The governor, a Trump ally who has long been skeptical of business closures, also forbade fines for individuals over social distancing violations and failures to follow mask mandates. He declared Florida “probably the most open big state in the country” and expressed confidence that the reopening will be permanent.
“We’re not closing anything going forward,” he vowed at a news conference.
DeSantis left some room for what he called “reasonable regulations” at the local level. Under DeSantis’s new executive order, local governments must justify efforts to limit indoor restaurant capacity and may not cut capacity below 50 percent.
The mayor of Florida’s most populous county, Miami-Dade, emphasized in a statement Friday that local officials can still make their own rules “as approved by the state.” Broward County Mayor Dale Holness also told local news that he hopes to maintain stricter limits given the virus’s hold in South Florida, according to the Associated Press.

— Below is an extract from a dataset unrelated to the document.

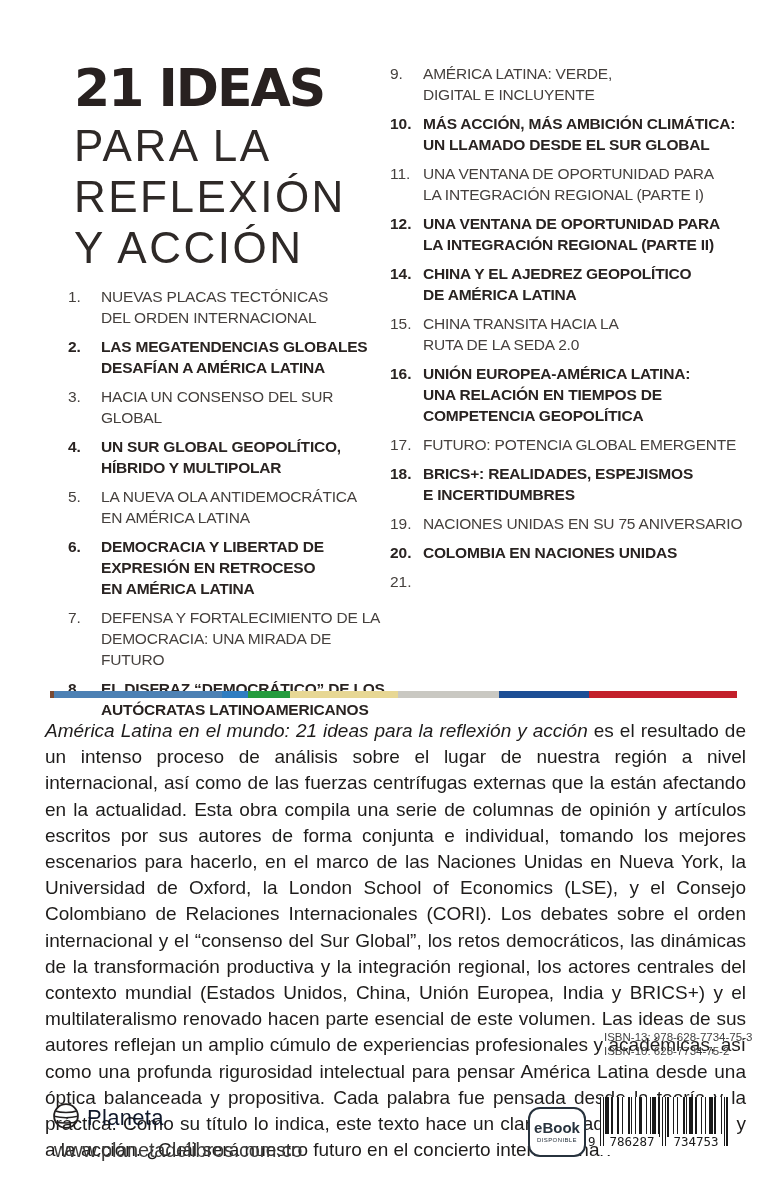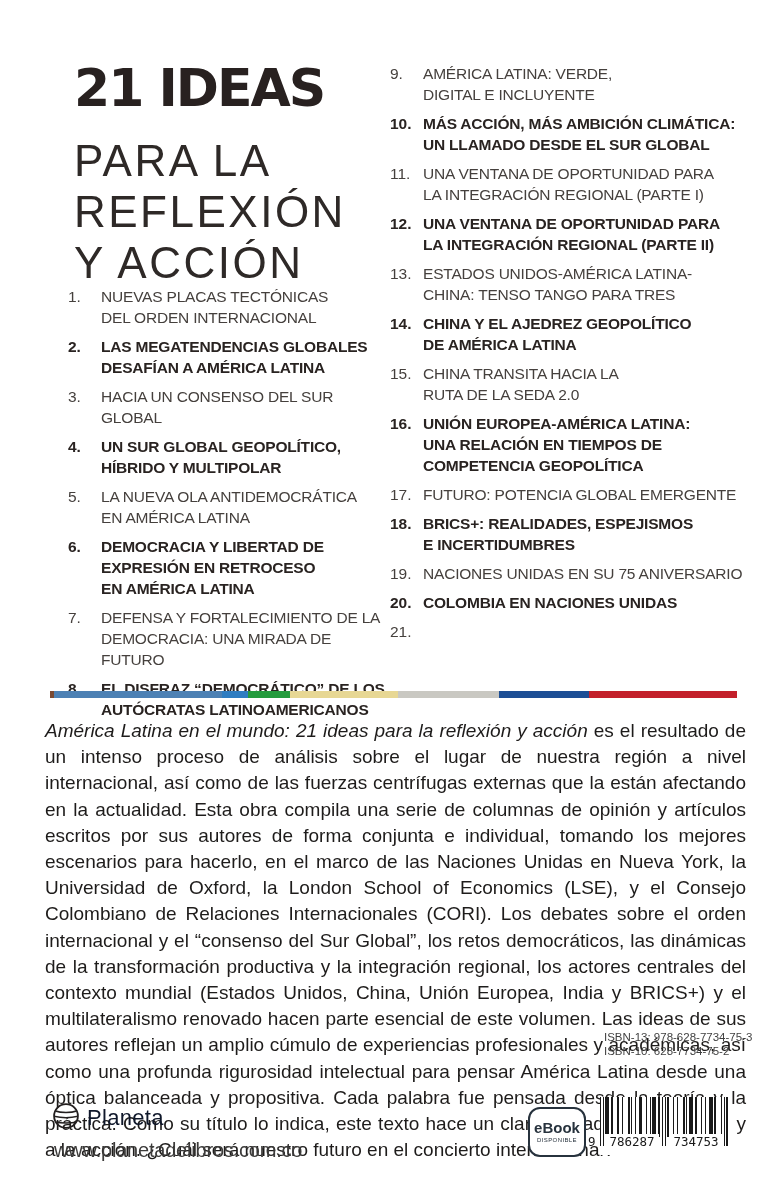"PARA LA" .title-sub { margin-top: 17px -> 2px }
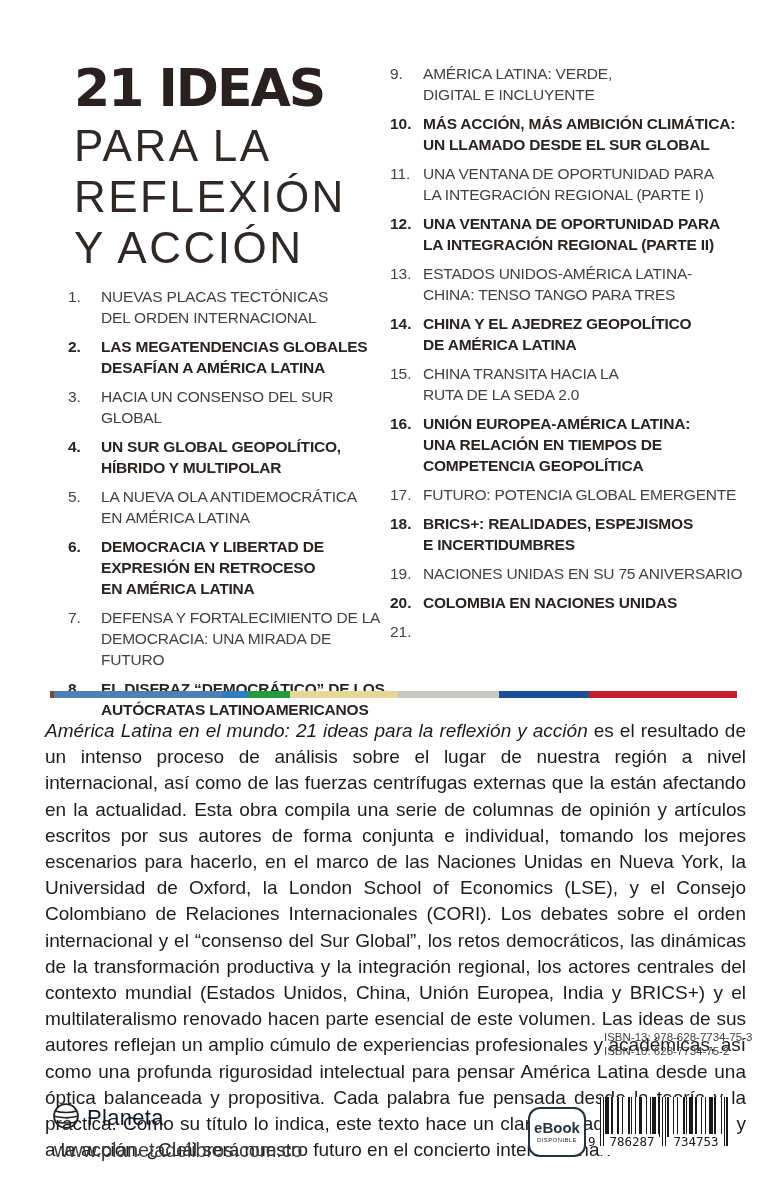"13." div.toc-item { html: <div> <span>13.</span> <span>ESTADOS UNIDOS-AMÉRICA LATINA- CHINA: TENSO TANGO PARA TRES</span> </div> -> none }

As of Friday evening, the Sunshine State had recorded more than 695,000 known cases of the coronavirus and more than 14,000 deaths related to covid-19, the disease it causes, according to Washington Post tracking.
Elsewhere on Friday, Democratic leaders more supportive of strict coronavirus restrictions also eased their rules or sought to help struggling businesses.
In Michigan, Gov. Gretchen Whitmer (D) announced that movie theaters, bowling alleys and more could reopen starting Oct. 9, and raised size limits on indoor gatherings and events.
New York Mayor Bill de Blasio (D) made permanent a program that has helped thousands of restaurants pivot to outdoor dining on streets and sidewalks.